[SHORT PROBLEM] Copy out word for word everything from the start of the data through the line that contains "List each element's", including that line. Leave the pictures out of your answer.

[DATASET CONTENT]
+ + + + +

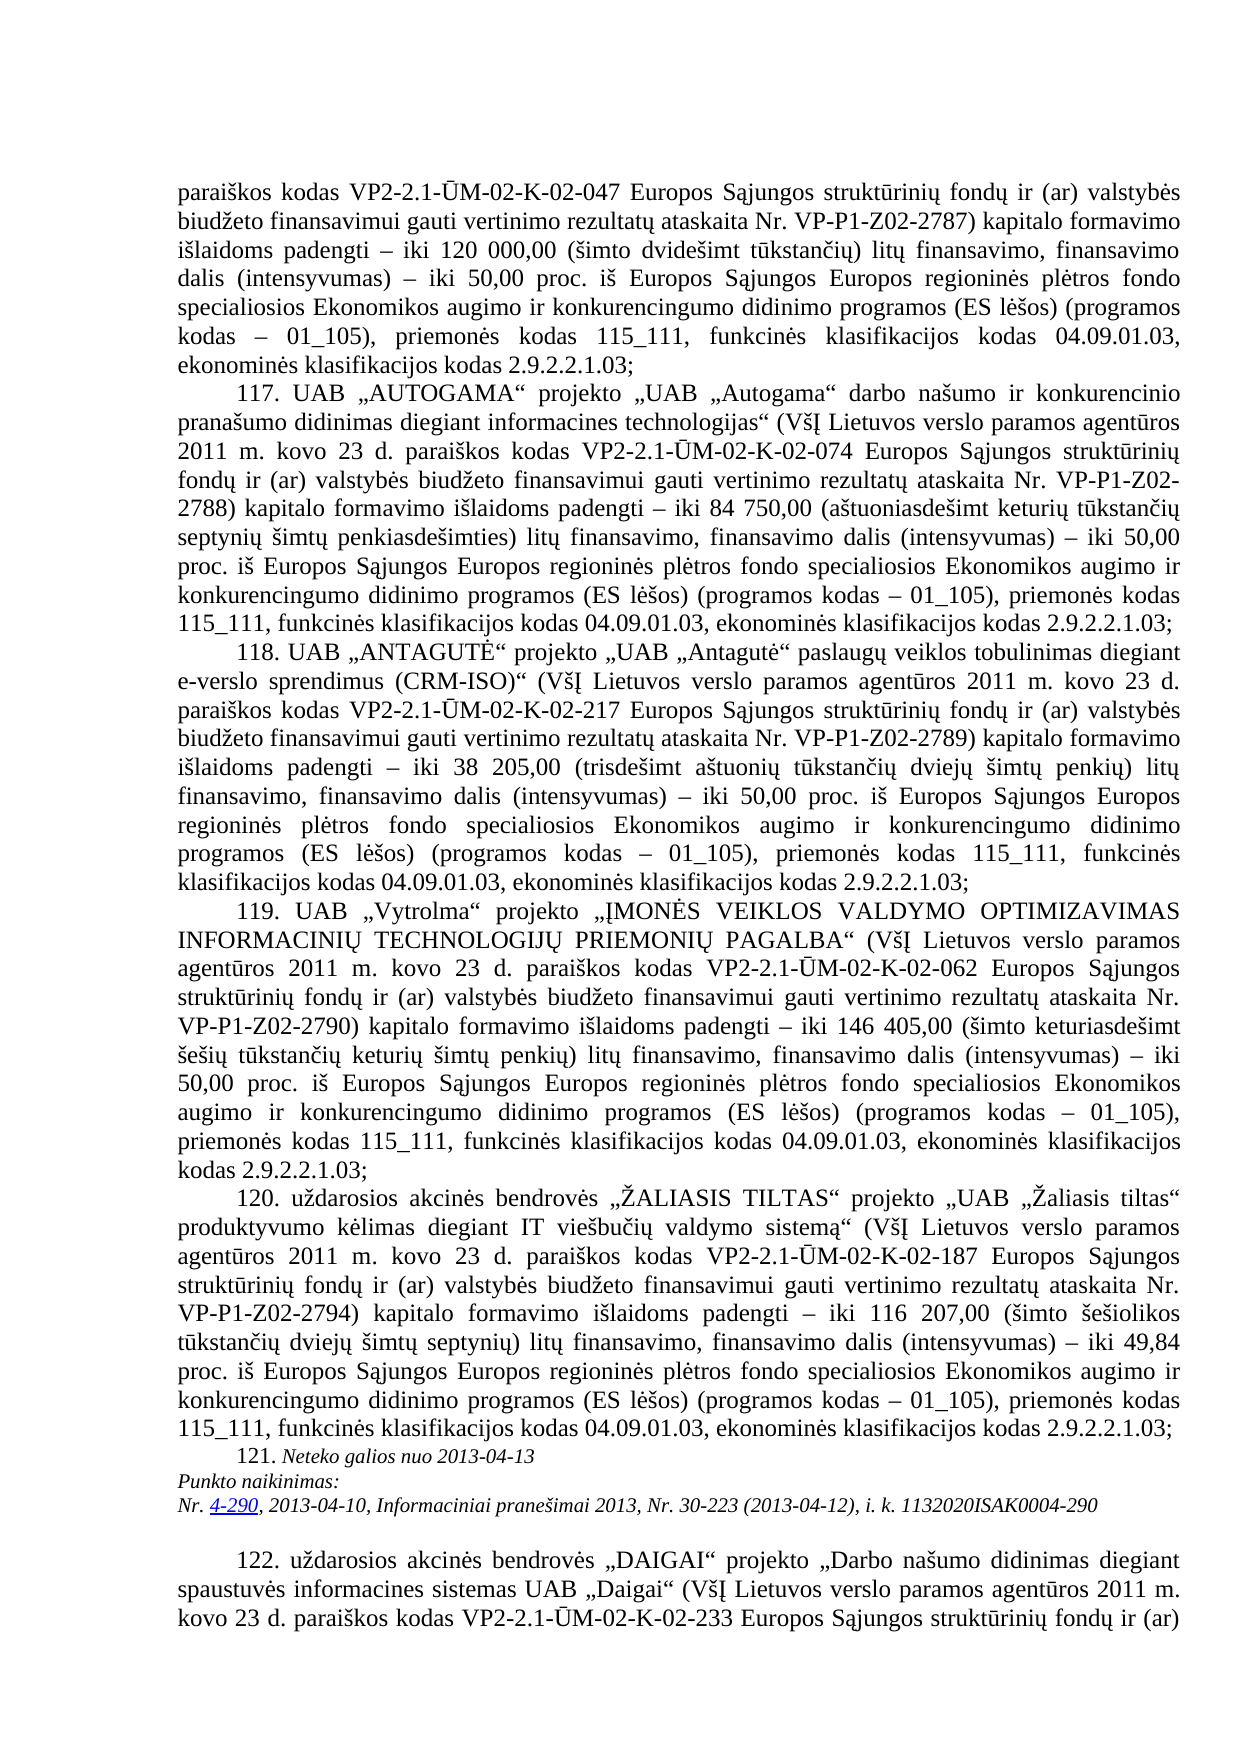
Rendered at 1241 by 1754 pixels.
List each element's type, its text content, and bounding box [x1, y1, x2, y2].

text paraiškos kodas VP2-2.1-ŪM-02-K-02-047 Europos Sąjungos struktūrinių fondų ir (ar) valstybės biudžeto finansavimui gauti vertinimo rezultatų ataskaita Nr. VP-P1-Z02-2787) kapitalo formavimo išlaidoms padengti – iki 120 000,00 (šimto dvidešimt tūkstančių) litų finansavimo, finansavimo dalis (intensyvumas) – iki 50,00 proc. iš Europos Sąjungos Europos regioninės plėtros fondo specialiosios Ekonomikos augimo ir konkurencingumo didinimo programos (ES lėšos) (programos kodas – 01_105), priemonės kodas 115_111, funkcinės klasifikacijos kodas 04.09.01.03, ekonominės klasifikacijos kodas 2.9.2.2.1.03; [177, 177, 1181, 378]
text Punkto naikinimas: [177, 1468, 1181, 1493]
text Nr. 4-290, 2013-04-10, Informaciniai pranešimai 2013, Nr. 30-223 (2013-04-12), i. k. 1132020ISAK0004-290 [177, 1493, 1181, 1517]
text 122. uždarosios akcinės bendrovės „DAIGAI“ projekto „Darbo našumo didinimas diegiant spaustuvės informacines sistemas UAB „Daigai“ (VšĮ Lietuvos verslo paramos agentūros 2011 m. kovo 23 d. paraiškos kodas VP2-2.1-ŪM-02-K-02-233 Europos Sąjungos struktūrinių fondų ir (ar) [177, 1545, 1181, 1632]
text 121. Neteko galios nuo 2013-04-13 [177, 1442, 1181, 1468]
text 120. uždarosios akcinės bendrovės „ŽALIASIS TILTAS“ projekto „UAB „Žaliasis tiltas“ produktyvumo kėlimas diegiant IT viešbučių valdymo sistemą“ (VšĮ Lietuvos verslo paramos agentūros 2011 m. kovo 23 d. paraiškos kodas VP2-2.1-ŪM-02-K-02-187 Europos Sąjungos struktūrinių fondų ir (ar) valstybės biudžeto finansavimui gauti vertinimo rezultatų ataskaita Nr. VP-P1-Z02-2794) kapitalo formavimo išlaidoms padengti – iki 116 207,00 (šimto šešiolikos tūkstančių dviejų šimtų septynių) litų finansavimo, finansavimo dalis (intensyvumas) – iki 49,84 proc. iš Europos Sąjungos Europos regioninės plėtros fondo specialiosios Ekonomikos augimo ir konkurencingumo didinimo programos (ES lėšos) (programos kodas – 01_105), priemonės kodas 115_111, funkcinės klasifikacijos kodas 04.09.01.03, ekonominės klasifikacijos kodas 2.9.2.2.1.03; [177, 1183, 1181, 1442]
text 119. UAB „Vytrolma“ projekto „ĮMONĖS VEIKLOS VALDYMO OPTIMIZAVIMAS INFORMACINIŲ TECHNOLOGIJŲ PRIEMONIŲ PAGALBA“ (VšĮ Lietuvos verslo paramos agentūros 2011 m. kovo 23 d. paraiškos kodas VP2-2.1-ŪM-02-K-02-062 Europos Sąjungos struktūrinių fondų ir (ar) valstybės biudžeto finansavimui gauti vertinimo rezultatų ataskaita Nr. VP-P1-Z02-2790) kapitalo formavimo išlaidoms padengti – iki 146 405,00 (šimto keturiasdešimt šešių tūkstančių keturių šimtų penkių) litų finansavimo, finansavimo dalis (intensyvumas) – iki 50,00 proc. iš Europos Sąjungos Europos regioninės plėtros fondo specialiosios Ekonomikos augimo ir konkurencingumo didinimo programos (ES lėšos) (programos kodas – 01_105), priemonės kodas 115_111, funkcinės klasifikacijos kodas 04.09.01.03, ekonominės klasifikacijos kodas 2.9.2.2.1.03; [177, 896, 1181, 1183]
text 117. UAB „AUTOGAMA“ projekto „UAB „Autogama“ darbo našumo ir konkurencinio pranašumo didinimas diegiant informacines technologijas“ (VšĮ Lietuvos verslo paramos agentūros 2011 m. kovo 23 d. paraiškos kodas VP2-2.1-ŪM-02-K-02-074 Europos Sąjungos struktūrinių fondų ir (ar) valstybės biudžeto finansavimui gauti vertinimo rezultatų ataskaita Nr. VP-P1-Z02-2788) kapitalo formavimo išlaidoms padengti – iki 84 750,00 (aštuoniasdešimt keturių tūkstančių septynių šimtų penkiasdešimties) litų finansavimo, finansavimo dalis (intensyvumas) – iki 50,00 proc. iš Europos Sąjungos Europos regioninės plėtros fondo specialiosios Ekonomikos augimo ir konkurencingumo didinimo programos (ES lėšos) (programos kodas – 01_105), priemonės kodas 115_111, funkcinės klasifikacijos kodas 04.09.01.03, ekonominės klasifikacijos kodas 2.9.2.2.1.03; [177, 378, 1181, 637]
text 118. UAB „ANTAGUTĖ“ projekto „UAB „Antagutė“ paslaugų veiklos tobulinimas diegiant e-verslo sprendimus (CRM-ISO)“ (VšĮ Lietuvos verslo paramos agentūros 2011 m. kovo 23 d. paraiškos kodas VP2-2.1-ŪM-02-K-02-217 Europos Sąjungos struktūrinių fondų ir (ar) valstybės biudžeto finansavimui gauti vertinimo rezultatų ataskaita Nr. VP-P1-Z02-2789) kapitalo formavimo išlaidoms padengti – iki 38 205,00 (trisdešimt aštuonių tūkstančių dviejų šimtų penkių) litų finansavimo, finansavimo dalis (intensyvumas) – iki 50,00 proc. iš Europos Sąjungos Europos regioninės plėtros fondo specialiosios Ekonomikos augimo ir konkurencingumo didinimo programos (ES lėšos) (programos kodas – 01_105), priemonės kodas 115_111, funkcinės klasifikacijos kodas 04.09.01.03, ekonominės klasifikacijos kodas 2.9.2.2.1.03; [177, 637, 1181, 896]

+ + + + +

[WRITTEN SOLUTION]
Rendered at 1241 by 1754 pixels.
List each element's type, its text content, and bounding box [x1, y1, x2, y2].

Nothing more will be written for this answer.